Les deux tiers des Chinois vivent désormais en milieu urbain. Dans le canton de Xiapu, des villageois simulent une vie rurale de carte postale. Tout est factice mais les visiteurs accourent, payant jusqu’à 40 euros pour prendre des photos.
Les touristes en quête de paysages pittoresques se laissent séduire par une scène qui semble tout droit sortie d’un passé révolu. Un paysan marche aux côtés d’un buffle dans une brume épaisse, suivi d’une femme coiffée d’un chapeau de paille, sous les regards attentifs de dizaines de smartphones. Dans certaines régions rurales de Chine, des habitants rejouent des scènes de la vie paysanne d’autrefois, une reconstitution qui fascine les visiteurs et continue d’attirer du monde, plusieurs années après que cette pratique a été révélée par le New York Times en 2021.
Cette mise en scène millimétrée, où chaque détail est pensé pour évoquer un mode de vie traditionnel, est accompagnée du bourdonnement des drones et des exclamations enthousiastes des spectateurs. Grâce à la popularité grandissante des photos et vidéos partagées en ligne, le canton de Xiapu, situé dans la province du Fujian, est devenu une destination très prisée. Cet engouement pousse certains voyageurs à débourser jusqu’à 300 yuans (environ 40 euros) pour figurer aux côtés des habitants dans ces décors évoquant une Chine rurale idéalisée, bien loin de la modernité qui a transformé le pays.
Parmi les visiteurs, Liang Liuling, venue du Guangxi, observe le paysage avec nostalgie. Aujourd’hui âgée de 72 ans, elle se remémore sa jeunesse marquée par les années de travail forcé à la campagne durant la Révolution culturelle lancée par Mao Tsé-toung en 1966. Elle se souvient avoir utilisé des buffles pour labourer les champs et sourit en voyant ces animaux aujourd’hui intégrés à une mise en scène touristique.

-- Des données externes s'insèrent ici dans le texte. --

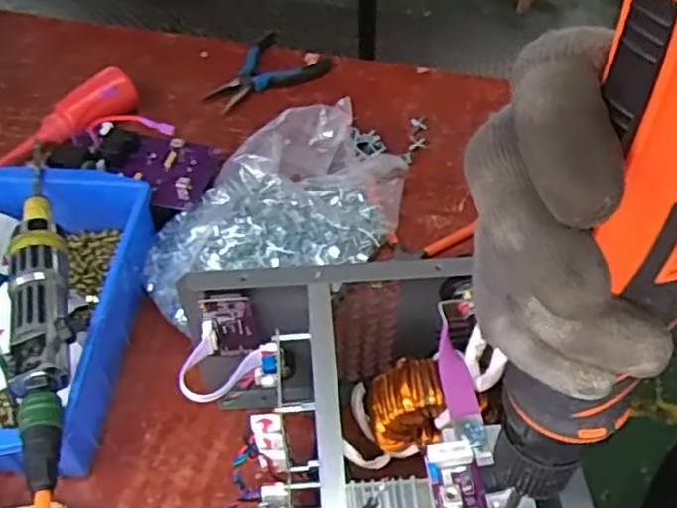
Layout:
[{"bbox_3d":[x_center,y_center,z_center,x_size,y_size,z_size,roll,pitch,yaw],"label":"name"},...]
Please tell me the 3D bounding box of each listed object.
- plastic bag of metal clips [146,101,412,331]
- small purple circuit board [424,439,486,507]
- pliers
[{"bbox_3d":[-0.039,-0.041,0.606,0.277,0.099,0.140,-33,57,-25],"label":"plastic bag of metal clips"},{"bbox_3d":[0.061,0.125,0.353,0.026,0.015,0.055,-7,62,-6],"label":"small purple circuit board"},{"bbox_3d":[-0.084,-0.201,0.795,0.098,0.019,0.138,28,55,22],"label":"pliers"}]

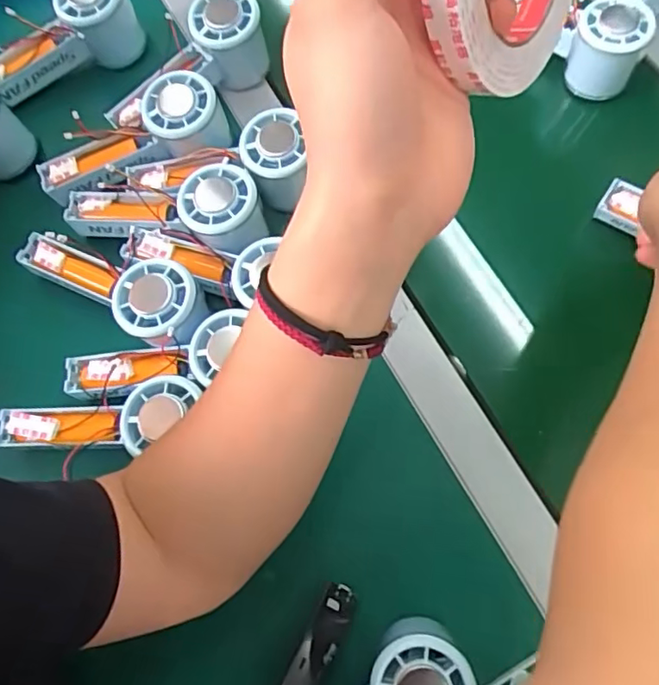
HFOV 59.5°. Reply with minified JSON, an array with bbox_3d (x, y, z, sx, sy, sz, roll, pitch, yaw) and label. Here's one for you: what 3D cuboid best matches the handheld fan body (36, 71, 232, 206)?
[{"bbox_3d":[-0.151,-0.152,0.457,0.150,0.059,0.057,-24,74,7],"label":"handheld fan body"}]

Depuis les années 1980, la Chine a connu une urbanisation fulgurante, passant d’une population majoritairement rurale à un pays où près des deux tiers des habitants vivent en ville. Cette transformation rapide a éveillé une certaine nostalgie pour une époque perçue comme plus simple, malgré ses difficultés économiques. Sur les réseaux sociaux chinois comme Douyin et Xiaohongshu, Xiapu génère des centaines de milliers de publications où des utilisateurs partagent leurs clichés et conseils pour capturer les meilleures images. Certains villageois vont même jusqu’à brûler des herbes pour créer une brume artificielle, accentuant ainsi l’atmosphère envoûtante des lieux.
Malgré l’aspect factice de cette reconstitution, les visiteurs affluent en nombre, souvent après avoir modifié leurs itinéraires pour découvrir ce décor si photogénique. Huang Jumei, guide touristique accompagnant un groupe de seniors, souligne que pour beaucoup, cette expérience ravive des souvenirs d’enfance liés à la vie agricole.

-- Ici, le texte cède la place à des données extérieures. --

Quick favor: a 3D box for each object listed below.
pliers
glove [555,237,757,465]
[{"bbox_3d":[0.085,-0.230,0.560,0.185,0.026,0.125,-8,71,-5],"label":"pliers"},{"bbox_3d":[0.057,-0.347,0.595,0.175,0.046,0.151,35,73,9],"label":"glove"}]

Ce succès profite aussi aux habitants, comme Chen Weizuo, propriétaire d’un buffle et ancien agriculteur, qui a transformé cette tendance en véritable activité. Il loue des costumes traditionnels et négocie avec les visiteurs le droit de se faire photographier à ses côtés. Il a commencé en empruntant un buffle avant d’acquérir le sien au Vietnam, faute d’en trouver en Chine. Heureux de ne plus travailler dans les champs, il apprécie désormais ses journées à discuter avec les touristes sous l’ombre des arbres, profitant d’une vie bien plus paisible.